Exercise aim> Your task is to gather the lines below that hold the string "working".

Source texts of formatted documents
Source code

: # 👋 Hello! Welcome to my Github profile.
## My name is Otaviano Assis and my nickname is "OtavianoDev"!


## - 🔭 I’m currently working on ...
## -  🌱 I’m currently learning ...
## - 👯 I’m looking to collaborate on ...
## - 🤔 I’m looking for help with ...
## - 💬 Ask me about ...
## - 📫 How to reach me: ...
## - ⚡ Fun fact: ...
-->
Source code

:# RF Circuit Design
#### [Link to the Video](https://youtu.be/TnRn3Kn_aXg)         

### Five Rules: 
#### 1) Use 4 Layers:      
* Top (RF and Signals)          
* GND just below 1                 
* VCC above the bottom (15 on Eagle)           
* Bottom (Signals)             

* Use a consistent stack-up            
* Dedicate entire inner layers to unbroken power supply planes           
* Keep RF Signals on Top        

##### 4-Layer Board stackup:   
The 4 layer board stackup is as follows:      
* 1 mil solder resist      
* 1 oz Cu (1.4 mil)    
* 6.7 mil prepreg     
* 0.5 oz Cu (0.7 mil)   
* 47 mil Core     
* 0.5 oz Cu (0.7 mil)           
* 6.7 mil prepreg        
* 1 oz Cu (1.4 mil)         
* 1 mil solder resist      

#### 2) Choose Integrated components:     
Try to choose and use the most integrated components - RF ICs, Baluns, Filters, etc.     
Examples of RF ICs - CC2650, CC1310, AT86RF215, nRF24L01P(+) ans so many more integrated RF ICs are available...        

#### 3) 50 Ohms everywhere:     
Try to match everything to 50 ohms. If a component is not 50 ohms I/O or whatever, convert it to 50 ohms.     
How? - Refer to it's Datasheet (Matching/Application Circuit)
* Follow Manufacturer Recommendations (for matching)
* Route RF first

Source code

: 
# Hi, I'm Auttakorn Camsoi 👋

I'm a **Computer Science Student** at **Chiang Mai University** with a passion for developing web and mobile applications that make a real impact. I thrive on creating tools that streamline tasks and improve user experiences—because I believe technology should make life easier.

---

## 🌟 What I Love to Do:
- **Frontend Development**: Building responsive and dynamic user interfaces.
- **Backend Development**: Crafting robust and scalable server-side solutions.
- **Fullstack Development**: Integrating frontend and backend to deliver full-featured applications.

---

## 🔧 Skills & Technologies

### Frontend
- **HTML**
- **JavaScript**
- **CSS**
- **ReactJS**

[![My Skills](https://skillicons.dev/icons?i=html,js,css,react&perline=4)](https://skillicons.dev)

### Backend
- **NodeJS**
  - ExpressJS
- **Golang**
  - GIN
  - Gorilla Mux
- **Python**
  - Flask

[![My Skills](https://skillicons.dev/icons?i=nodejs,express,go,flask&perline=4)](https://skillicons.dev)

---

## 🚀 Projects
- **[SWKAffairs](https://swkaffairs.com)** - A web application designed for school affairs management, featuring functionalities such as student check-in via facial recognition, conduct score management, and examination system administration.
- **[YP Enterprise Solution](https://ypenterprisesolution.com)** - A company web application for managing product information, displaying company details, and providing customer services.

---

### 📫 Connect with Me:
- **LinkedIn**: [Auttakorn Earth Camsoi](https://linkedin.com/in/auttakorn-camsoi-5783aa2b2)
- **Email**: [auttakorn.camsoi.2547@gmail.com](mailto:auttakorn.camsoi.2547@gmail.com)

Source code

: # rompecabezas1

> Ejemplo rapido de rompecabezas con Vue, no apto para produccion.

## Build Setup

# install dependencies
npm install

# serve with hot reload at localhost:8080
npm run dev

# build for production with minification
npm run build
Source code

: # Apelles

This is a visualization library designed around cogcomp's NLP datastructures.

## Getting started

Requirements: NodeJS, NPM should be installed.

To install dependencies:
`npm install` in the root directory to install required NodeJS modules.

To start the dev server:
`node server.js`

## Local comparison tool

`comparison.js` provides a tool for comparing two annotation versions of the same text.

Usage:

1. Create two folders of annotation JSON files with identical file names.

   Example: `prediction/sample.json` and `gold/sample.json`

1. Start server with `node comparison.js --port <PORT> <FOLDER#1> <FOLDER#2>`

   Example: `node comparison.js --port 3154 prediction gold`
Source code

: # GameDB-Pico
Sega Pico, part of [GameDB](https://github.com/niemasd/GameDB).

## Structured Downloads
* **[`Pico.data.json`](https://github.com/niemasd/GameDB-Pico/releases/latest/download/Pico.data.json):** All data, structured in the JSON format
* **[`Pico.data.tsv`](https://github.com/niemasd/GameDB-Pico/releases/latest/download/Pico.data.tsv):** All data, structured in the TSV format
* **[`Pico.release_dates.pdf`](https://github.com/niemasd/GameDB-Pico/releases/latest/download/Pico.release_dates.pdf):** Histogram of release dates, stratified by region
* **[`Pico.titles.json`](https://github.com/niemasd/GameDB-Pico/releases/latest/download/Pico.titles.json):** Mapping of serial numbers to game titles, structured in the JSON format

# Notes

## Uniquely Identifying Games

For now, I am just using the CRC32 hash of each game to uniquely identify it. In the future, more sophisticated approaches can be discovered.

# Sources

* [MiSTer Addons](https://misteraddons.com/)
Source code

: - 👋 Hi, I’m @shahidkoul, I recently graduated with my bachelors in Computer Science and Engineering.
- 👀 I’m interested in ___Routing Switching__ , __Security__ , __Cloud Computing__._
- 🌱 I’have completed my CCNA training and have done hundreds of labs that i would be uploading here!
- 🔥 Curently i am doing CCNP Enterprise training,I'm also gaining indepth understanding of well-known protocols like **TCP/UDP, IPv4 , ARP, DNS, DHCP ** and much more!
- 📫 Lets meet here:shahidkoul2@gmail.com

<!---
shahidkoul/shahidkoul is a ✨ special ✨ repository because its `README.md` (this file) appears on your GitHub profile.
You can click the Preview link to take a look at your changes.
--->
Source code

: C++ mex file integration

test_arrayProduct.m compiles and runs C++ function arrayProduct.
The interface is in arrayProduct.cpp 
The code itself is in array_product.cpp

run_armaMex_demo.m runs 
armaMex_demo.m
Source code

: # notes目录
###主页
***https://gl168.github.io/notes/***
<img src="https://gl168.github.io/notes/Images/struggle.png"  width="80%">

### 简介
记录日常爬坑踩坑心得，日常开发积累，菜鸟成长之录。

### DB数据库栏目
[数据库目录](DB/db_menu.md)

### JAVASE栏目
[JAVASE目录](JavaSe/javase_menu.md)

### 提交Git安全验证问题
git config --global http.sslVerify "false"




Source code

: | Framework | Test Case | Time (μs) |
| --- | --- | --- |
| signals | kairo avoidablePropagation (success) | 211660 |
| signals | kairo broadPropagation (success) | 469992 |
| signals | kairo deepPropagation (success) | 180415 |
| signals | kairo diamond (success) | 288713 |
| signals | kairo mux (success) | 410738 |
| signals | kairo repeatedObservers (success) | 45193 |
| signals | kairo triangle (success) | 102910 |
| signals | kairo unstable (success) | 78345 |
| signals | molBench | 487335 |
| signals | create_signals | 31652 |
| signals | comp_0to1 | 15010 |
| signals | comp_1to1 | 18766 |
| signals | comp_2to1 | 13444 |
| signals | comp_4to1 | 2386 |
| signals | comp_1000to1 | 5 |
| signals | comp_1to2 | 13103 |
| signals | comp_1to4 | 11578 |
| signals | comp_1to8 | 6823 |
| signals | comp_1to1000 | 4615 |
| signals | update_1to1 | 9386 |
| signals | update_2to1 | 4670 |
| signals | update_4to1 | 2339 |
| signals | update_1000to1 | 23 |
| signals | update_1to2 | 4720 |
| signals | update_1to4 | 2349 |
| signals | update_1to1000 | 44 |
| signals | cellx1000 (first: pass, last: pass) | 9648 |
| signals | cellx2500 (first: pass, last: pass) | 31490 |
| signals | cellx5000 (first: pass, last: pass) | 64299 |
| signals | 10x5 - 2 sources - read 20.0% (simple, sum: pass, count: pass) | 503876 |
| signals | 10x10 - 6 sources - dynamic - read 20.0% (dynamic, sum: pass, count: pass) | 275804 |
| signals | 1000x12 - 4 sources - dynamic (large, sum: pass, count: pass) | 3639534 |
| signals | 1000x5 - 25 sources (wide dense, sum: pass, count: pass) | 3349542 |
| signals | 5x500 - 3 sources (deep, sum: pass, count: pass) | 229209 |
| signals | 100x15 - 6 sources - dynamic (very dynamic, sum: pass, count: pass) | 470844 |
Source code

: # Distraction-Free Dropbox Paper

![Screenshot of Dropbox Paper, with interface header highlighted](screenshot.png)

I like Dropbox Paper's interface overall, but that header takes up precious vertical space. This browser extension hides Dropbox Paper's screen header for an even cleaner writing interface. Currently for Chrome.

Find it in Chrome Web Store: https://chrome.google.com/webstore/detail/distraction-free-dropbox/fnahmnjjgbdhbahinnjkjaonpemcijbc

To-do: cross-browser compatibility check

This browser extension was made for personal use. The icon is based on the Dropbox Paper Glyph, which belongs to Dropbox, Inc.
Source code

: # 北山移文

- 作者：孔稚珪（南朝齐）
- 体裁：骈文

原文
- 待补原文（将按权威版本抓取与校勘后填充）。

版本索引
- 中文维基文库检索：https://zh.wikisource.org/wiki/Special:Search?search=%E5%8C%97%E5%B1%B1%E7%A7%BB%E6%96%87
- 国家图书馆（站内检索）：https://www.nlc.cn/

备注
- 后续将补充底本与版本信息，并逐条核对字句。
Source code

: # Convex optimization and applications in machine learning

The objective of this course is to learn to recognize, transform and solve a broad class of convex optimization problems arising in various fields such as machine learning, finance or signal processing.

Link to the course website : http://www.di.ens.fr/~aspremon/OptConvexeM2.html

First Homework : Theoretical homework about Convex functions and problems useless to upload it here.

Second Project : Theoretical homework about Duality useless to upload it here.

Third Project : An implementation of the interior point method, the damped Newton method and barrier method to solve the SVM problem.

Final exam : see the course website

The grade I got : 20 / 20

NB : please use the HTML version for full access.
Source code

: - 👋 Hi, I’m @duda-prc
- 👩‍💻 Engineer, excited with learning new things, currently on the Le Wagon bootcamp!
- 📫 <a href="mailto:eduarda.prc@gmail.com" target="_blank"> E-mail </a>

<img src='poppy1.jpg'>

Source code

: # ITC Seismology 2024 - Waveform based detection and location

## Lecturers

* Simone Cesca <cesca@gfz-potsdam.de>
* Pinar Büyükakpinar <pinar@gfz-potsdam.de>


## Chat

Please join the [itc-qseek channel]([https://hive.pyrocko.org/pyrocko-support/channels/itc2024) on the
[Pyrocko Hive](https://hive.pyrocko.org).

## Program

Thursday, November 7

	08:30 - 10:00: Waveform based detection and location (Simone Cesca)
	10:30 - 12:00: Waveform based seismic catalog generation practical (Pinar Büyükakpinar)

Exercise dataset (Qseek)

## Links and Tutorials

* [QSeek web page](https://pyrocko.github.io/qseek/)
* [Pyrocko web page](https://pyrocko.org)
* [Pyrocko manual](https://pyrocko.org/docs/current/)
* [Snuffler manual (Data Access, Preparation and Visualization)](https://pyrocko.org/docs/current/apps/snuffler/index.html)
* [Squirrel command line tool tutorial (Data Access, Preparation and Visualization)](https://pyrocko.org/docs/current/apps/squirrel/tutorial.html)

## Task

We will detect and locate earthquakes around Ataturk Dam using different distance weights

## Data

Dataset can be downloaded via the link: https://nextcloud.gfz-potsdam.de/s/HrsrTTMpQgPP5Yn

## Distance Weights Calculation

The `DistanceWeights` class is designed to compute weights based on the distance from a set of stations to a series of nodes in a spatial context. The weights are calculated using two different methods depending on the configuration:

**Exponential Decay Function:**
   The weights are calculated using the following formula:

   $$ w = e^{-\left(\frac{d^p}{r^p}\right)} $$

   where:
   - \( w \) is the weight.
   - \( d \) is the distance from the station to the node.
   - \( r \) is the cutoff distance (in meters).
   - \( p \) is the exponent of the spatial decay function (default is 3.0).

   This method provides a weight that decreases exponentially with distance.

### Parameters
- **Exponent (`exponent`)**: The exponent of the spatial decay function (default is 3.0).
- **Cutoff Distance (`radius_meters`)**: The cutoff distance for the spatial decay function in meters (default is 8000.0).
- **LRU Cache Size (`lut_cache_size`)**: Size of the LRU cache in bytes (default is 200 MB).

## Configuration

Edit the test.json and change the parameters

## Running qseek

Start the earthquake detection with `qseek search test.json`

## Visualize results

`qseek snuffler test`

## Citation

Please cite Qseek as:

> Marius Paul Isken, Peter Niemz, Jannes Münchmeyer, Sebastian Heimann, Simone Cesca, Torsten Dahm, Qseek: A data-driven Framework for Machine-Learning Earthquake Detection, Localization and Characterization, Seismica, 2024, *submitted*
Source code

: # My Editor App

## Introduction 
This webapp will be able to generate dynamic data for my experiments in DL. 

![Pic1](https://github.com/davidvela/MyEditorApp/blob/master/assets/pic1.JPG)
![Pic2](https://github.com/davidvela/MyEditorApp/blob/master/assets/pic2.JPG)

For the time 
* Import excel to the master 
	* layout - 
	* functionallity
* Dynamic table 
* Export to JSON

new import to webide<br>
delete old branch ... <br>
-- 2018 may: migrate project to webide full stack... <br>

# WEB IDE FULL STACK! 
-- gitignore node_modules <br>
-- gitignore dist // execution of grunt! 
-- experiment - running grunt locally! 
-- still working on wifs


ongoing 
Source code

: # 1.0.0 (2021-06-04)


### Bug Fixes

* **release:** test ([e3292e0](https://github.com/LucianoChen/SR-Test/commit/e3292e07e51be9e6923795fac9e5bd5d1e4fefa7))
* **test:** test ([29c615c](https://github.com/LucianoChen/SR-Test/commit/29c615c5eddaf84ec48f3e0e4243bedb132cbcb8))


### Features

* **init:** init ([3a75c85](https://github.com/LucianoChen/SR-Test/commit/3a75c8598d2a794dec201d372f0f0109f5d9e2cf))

Exercise response>
## - 🔭 I’m currently working on ...
-- still working on wifs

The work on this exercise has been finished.